Solo – Pemerintah Indonesia hari Senin (21/1) menangguhkan rencana pembebasan bersyarat Abu Bakar Ba’asyir karena ia menolak menandatangani ikrar atau pernyataan setia pada Pancasila dan Negara Kesatuan Republik Indonesia NKRI sebagai salah satu dari tiga prasayat dasar pengajuan bebas bersyarat. Ba’asyir baru memenuhi satu syarat saja yaitu sudah menjalani 2/3 masa hukuman yang dijatuhkan kepadanya, yaitu 9 tahun dari vonis hukuman 15 tahun; juga karena pertimbangan usia, kondisi fisik dan kesehatan yang menurun.
Pembatalan rencana pembebasan Abu Bakar Ba’asyir berdampak pada rangkaian acara yang sudah dipersiapkan pondok pesantren Al Mukmin Ngruki Sukoharjo, sejak Senin (21/1) hingga Rabu (23/1). Juru bicara Pondok Pesantren Al Mukmin Ngruki, Muchson, mengatakan ada sekitar 1.300 santri dan undangan, akomodasi penjemputan yang disiapkan dalam prosesi penyambutan kedatangan Abu Bakar Ba’asyir. Muchson yang juga pengajar di ponpes ini kecewa dengan pembatalan pembebasan pendiri dan pengasuh ponpes tesebut.
“Kita sudah siapkan tenda di dalam kompleks ponpes. Ada 1.300an santri di sini, belum lagi kalau ada warga yang datang dan undangan yang ingin melihat Ustad Abu ke sini. Kita undang juga 20an perwakilan ponpes di Solo dan sekitar sini. Makanan sudah kita pesan, akomodasi penjemputan hingga rundown acara penyambutan kedatangan di ponpes. Ya sudah, mau bagaimana lagi kalau seperti ini dibatalkan,” ujar Muchson.

------------------------------------------------

Latihan 1 - Tuliskan ulang tanpa perubahan bagian berita tentang penangguhan pembebasan bersyarat Abu Bakar Ba’asyir, mulai dari "Solo – Pemerintah" sampai dengan "kesehatan yang menurun.".

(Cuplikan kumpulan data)
------------------------------------------------

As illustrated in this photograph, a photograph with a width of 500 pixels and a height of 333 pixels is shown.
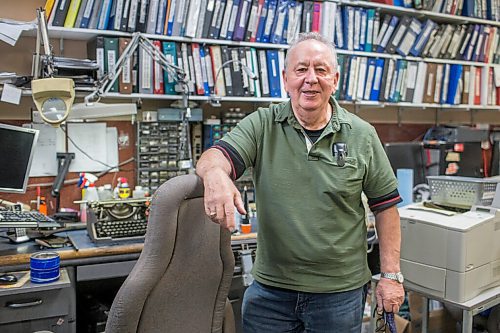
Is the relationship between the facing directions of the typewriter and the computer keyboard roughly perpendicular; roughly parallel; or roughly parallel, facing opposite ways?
roughly parallel

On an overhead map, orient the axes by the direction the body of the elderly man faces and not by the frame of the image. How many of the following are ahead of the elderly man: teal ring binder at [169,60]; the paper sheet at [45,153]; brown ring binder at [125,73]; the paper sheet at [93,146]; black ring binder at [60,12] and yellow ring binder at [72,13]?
0

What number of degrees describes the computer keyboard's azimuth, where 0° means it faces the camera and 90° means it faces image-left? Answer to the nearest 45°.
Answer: approximately 0°

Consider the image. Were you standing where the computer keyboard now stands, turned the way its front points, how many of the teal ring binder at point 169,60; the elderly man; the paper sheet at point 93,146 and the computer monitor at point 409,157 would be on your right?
0

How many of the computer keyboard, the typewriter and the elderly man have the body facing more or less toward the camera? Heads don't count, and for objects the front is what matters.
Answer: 3

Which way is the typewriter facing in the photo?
toward the camera

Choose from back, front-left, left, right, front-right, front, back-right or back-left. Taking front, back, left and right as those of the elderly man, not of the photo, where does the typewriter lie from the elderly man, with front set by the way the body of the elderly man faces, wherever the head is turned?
back-right

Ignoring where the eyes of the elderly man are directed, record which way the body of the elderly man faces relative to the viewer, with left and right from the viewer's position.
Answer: facing the viewer

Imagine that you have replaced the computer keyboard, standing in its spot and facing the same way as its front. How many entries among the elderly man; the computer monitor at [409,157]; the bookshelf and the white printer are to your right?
0

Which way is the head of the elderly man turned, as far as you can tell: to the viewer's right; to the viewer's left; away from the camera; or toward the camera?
toward the camera

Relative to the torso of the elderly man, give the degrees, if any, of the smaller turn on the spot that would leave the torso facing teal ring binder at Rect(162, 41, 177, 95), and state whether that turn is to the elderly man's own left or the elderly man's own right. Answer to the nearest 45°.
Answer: approximately 135° to the elderly man's own right

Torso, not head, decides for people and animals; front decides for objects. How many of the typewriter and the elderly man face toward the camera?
2

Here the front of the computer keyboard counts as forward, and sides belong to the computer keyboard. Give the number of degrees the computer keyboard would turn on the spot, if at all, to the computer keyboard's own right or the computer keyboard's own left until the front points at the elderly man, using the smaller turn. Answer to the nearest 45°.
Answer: approximately 45° to the computer keyboard's own left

------------------------------------------------

Latihan 2 - Sebutkan jumlah baris dalam catatan yang memuat kata "parallel", dengan memperhatikan perbedaan huruf besar dan kecil. Jawab dengan angkanya saja.

Jawaban Latihan 1 -
Solo – Pemerintah Indonesia hari Senin (21/1) menangguhkan rencana pembebasan bersyarat Abu Bakar Ba’asyir karena ia menolak menandatangani ikrar atau pernyataan setia pada Pancasila dan Negara Kesatuan Republik Indonesia NKRI sebagai salah satu dari tiga prasayat dasar pengajuan bebas bersyarat. Ba’asyir baru memenuhi satu syarat saja yaitu sudah menjalani 2/3 masa hukuman yang dijatuhkan kepadanya, yaitu 9 tahun dari vonis hukuman 15 tahun; juga karena pertimbangan usia, kondisi fisik dan kesehatan yang menurun.

Jawaban Latihan 2 - 2